One day when I was around 10-11yrs she came to our primary school with home-harvested trumpet lily seed for our class to start as a science experiment. We got a packet each and started them in ice cream containers. They grew! I was so excited. The summer I turned 12 enormous soft yellow trumpets bloomed for me and I was hooked. I pestered Pat to take me to the meetings of the newly formed North West Tasmanian Lilium Society which she helped found. She showed me how to hybridise and I raided her and my other aunt's garden for pollen and lilies to pollinate. My first cross was Trenwell x Pink Champagne. She showed me the Golden Ray Lily Gardens catalogue and I spent an enormous $30 of my hard earned calf-rearing money. She gave me Let's Grow Lilies for Christmas of 1984 and R.M. Withers Lilium in Australia the year after.

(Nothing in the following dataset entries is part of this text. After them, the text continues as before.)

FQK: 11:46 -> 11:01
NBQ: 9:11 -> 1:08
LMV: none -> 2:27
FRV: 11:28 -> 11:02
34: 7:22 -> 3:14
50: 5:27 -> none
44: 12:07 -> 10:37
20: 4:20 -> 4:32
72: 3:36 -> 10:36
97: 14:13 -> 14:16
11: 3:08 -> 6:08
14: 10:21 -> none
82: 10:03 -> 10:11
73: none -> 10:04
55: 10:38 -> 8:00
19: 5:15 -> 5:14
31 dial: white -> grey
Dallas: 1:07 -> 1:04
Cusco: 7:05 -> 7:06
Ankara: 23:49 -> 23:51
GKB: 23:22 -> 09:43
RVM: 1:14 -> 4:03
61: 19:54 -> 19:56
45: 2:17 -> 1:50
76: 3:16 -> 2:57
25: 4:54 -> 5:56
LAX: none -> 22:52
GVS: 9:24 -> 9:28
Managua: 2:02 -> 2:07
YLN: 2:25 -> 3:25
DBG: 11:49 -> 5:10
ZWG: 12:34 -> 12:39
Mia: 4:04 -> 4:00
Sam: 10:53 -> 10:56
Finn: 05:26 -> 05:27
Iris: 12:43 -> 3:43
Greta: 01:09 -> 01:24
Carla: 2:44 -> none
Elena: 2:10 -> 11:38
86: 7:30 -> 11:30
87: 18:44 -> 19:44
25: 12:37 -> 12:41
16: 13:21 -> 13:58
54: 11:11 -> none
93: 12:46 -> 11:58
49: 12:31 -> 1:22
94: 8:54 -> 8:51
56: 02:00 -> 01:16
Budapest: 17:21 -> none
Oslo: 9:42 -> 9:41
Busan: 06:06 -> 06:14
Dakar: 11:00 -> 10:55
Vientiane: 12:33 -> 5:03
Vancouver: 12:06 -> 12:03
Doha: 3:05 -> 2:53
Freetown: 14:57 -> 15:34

Those first hybridising efforts grew some babies I adored. I wanted to name a lily for her, but the time had come to leave for university and I took my favourite babies with me in pots and tendered them in rental accommodation. That first summer holiday there was adventure on offer and I left my babies in the care of my dear and trusted land lady. When I returned every one of them was dead. I learned that now nice a person is has no bearing on their ability to notice a plant in need of watering, even when they commit to the responsibility to water beforehand.
It was hard starting again while moving from rental to rental, and there have been a couple of periods when I gave up, but I always started again with stuff of mine that had survived back on the farm and material gifted me by lovely lily mentors of the NWTLS, even after Pat died.
I still have to name and register a lily for Pat. One year soon.